Les meilleures pratiques pour réussir votre premier envoi

Un mailing, même bien ciblé, peut échouer si le message ne parle pas au bon moment, avec le bon ton. L’accroche est cruciale. Sur papier, c’est souvent l’enveloppe qui décide : une mention intrigante, un nom manuscrit, un tampon « personnel » peuvent suffire à susciter l’ouverture. À l’intérieur, la mise en page doit être aérée, le message clair, l’offre irrésistible. Pas besoin de tout dire – juste assez pour pousser à l’action.

En emailing, le sujet du message fait office d’enveloppe. S’il ne capte pas en trois secondes, le mail sera ignoré. Le design doit être responsive, car la majorité des e-mails sont lus sur mobile. L’envoi massif ne dispense pas de la qualité. Au contraire, plus le volume est grand, plus chaque détail compte. Et la qualité du fichier ? Elle représente la moitié du succès. Un fichier ranci, rempli d’adresses inactives, nuit à la délivrabilité et à l’image de marque.

Il est toujours prudent de tester sur un petit échantillon avant de lancer la campagne complète. Cela permet d’ajuster le message, le design, ou le timing. Enfin, les obligations légales ne sont pas à négliger : respect du RGPD pour les e-mails, mentions obligatoires sur les courriers imprimés (droit de rectification, opposition, etc.). Ce n’est pas du formalisme, c’est de la crédibilité.

Questions usuelles

Comment éviter que mon mailing postal ne termine directement à la poubelle ?
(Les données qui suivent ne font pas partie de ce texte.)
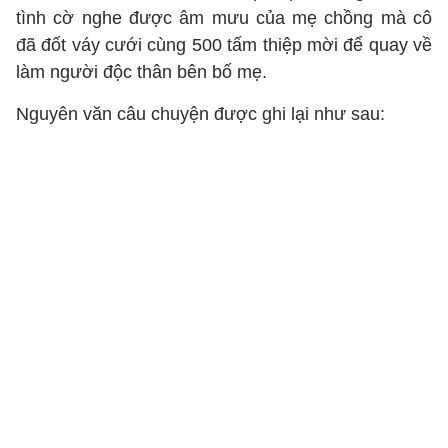
tình cờ nghe được âm mưu của mẹ chồng mà cô
đã đốt váy cưới cùng 500 tấm thiệp mời để quay về
làm người độc thân bên bố mẹ.
Nguyên văn câu chuyện được ghi lại như sau:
Optez pour un design soigné et une enveloppe porteuse, éventuellement avec une mention intrigante ou un visuel percutant. Une apparence personnalisée, même légère, augmente fortement les chances d’ouverture. L’objectif est de susciter la curiosité, pas de ressembler à un courrier publicitaire classique.

Quel est le délai moyen pour concevoir une campagne de A à Z ?

Entre la création du message, la validation, l’impression et le routage postal, comptez généralement deux à quatre semaines. Pour un emailing, le délai peut être réduit à quelques jours, surtout si la base de données est déjà prête et segmentée.

Faut-il privilégier l’achat ou la location de base de données ?

La location est souvent préférable pour une campagne ponctuelle – elle limite les risques et coûts liés à la gestion des données. L’achat, plus coûteux, s’impose pour une stratégie de fidélisation à long terme, à condition de nettoyer régulièrement la liste pour éviter les NPAI.

Existe-t-il des frais cachés dans le publipostage ?

Oui, notamment les coûts liés au nettoyage de la base d’adresses, aux rebonds (NPAI), ou encore à la mise en page professionnelle. Certains prestataires incluent l’impression mais pas l’affranchissement, ou inversement. Il faut bien comparer les offres.

À quelle fréquence peut-on solliciter un prospect par courrier ?

Trop d’envois tuent l’effet de rupture. Pour un mailing postal, une à deux fois par trimestre est souvent suffisant, selon la saisonnalité et la nature de l’offre. L’objectif n’est pas d’envahir, mais de marquer des instants forts.